The discrimination is obvious even within so called urban educated communities. We have often observed it’s often the women (mother-daughter or mother-in-law daughter-in-law) that initially come to check the school for admission. However, while they are convinced and enthusiastic about the infrastructure, curriculum, and ethos of the school, they yet have to go home and convince their husbands and fathers-in-law to permit them to take admission. Hence decision making still is within the male-domain, since it is the men who are the bread winners. Again, we have observed ample instances wherein given a choice between enrolling two children from the same household, decision is made in favour of the boy while the girl is sent to a nearby, relatively ‘cheaper’ school. At a juncture when mindsets are just being formed such discriminatory practices attribute to the imbalance.

It also doesn’t help that with the failure of our education system there are scores of unemployed, uneducated, impoverished youth, mostly men, frustrated, who have been taught to believe that their insecurities can be allayed by yielding power – which can unfortunately be freely sought by belonging to a particular caste or gender or lineage, further empowered by an inefficient judicial or legal system.

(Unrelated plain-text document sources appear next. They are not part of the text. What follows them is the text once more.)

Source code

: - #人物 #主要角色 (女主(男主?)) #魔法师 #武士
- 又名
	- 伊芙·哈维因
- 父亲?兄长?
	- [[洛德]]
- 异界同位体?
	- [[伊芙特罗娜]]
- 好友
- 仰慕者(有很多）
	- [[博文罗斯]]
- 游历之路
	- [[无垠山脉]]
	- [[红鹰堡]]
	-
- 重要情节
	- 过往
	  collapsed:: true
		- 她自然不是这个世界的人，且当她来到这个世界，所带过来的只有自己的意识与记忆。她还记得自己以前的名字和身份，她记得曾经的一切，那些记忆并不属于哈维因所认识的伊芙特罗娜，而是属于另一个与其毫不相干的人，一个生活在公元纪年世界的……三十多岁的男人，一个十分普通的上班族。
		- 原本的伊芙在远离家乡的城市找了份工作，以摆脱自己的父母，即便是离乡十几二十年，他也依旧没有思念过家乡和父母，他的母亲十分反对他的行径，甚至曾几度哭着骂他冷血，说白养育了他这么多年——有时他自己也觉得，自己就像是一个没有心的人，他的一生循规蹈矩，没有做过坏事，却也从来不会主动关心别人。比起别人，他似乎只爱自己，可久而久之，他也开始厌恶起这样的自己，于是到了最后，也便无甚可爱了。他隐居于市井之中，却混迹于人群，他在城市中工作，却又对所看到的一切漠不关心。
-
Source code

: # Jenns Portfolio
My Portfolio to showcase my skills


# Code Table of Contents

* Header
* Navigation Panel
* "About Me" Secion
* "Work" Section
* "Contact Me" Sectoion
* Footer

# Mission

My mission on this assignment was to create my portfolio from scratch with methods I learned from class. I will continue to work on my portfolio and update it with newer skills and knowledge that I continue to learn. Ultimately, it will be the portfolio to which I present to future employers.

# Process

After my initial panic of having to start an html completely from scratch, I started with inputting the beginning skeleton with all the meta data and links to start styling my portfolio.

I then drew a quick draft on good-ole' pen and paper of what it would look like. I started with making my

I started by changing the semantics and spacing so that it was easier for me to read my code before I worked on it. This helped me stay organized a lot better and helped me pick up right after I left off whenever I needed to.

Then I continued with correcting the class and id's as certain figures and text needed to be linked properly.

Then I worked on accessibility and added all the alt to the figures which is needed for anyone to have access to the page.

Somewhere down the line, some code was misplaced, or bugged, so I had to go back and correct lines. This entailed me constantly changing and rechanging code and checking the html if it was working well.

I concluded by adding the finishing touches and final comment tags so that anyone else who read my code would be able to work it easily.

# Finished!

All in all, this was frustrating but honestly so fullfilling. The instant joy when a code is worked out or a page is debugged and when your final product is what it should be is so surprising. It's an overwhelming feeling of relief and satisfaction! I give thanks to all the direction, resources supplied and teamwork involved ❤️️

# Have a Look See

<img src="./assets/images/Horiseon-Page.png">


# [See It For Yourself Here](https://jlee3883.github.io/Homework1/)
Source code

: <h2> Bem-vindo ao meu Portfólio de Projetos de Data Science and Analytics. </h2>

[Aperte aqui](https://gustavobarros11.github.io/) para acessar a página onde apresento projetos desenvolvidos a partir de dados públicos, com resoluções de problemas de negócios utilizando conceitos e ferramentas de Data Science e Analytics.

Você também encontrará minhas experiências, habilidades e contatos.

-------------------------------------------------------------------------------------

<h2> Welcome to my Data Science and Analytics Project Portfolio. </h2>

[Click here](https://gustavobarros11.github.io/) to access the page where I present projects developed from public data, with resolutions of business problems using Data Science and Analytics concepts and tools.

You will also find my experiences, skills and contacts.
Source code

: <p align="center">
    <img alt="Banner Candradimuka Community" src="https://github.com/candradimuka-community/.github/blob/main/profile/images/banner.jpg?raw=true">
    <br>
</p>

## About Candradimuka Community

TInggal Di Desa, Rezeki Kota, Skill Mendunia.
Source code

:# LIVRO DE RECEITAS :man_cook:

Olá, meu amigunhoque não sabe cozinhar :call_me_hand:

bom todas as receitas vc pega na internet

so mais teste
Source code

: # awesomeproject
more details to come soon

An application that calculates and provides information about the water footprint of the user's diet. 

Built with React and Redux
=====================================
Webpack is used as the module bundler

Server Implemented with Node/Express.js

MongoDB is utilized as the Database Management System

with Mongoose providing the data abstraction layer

Power over the gullible is considered a justifiable outlet and an uneducated, unemployed and repressed section makes good victims. To add to it, there is maximum stigma attached to a rape as if the girl has been robbed of everything because she has been sexually exploited. In a way this victimisation encourages rapists since they do so believing it will shame women. Women have anyway been trained to lower their gaze, run for cover and retreat rather than fight, scream, stand for rights or be trained in martial arts. We had undertaken a campaign against child sexual abuse in our school, ‘Chuppi Todo’ (Break the silence) to encourage children from 3 to 15 years to speak up against sexual assault. While some parents appreciated our efforts there were some who were slightly apprehensive. Sex education in India is frowned upon and misconstrued as that which will encourage pre-marital sex, especially in co-ed schools. Issues of menstrual hygiene, critical to maternal and adolescent girls’ health are also hushed and considered a social taboo; according to women’s welfare foundation, Dasra, 88% of the country’s 355 million menstruating women have no access to sanitary pads. Around 66% school girls skip school while having a period and one third of these eventually drop out of school due to lack of toilets and basic hygiene parameters. 

This is where the difference between being a literate as opposed to an educated society becomes starker.  With a desensitised society -- comprising doctors, lawyers, police, politicians, priests, teachers, nurtured by underpowered and illiterate women,  bound by archaic traditions, customs and hypocrisies -- bridging the gender and other social gaps will require tackling from a 360-degree perspective.  Currently, India has the lowest workforce participation rate of women among the BRICS (Brazil, Russia, India, China and South Africa) due to socio-cultural reasons and low education levels. How will a nation progress when such a huge section of its population, which ironically grooms its future, is not empowered? Among the world’s top 20 economies, India is considered the worst in which to be a female, a notch below Saudi Arabia! Enhancing access to schools, improving infrastructure and sanitary conditions, making conditions conducive for women to work by tightening laws, strict and immediate redress of complaints, gender and sex and adult education will go a long way to ensure that women are empowered. Additionally, ensuring that educated citizens are indeed skilled to get jobs, enhancing job-skill match, will ensure that the youth are dispensing their energies constructively and taking the nation forward while taking along with them the marginalised sections of society – rather than them be discovered as unfortunate targets of an imbalanced society, found brutalised and hung from a mango tree like a disposable fraction.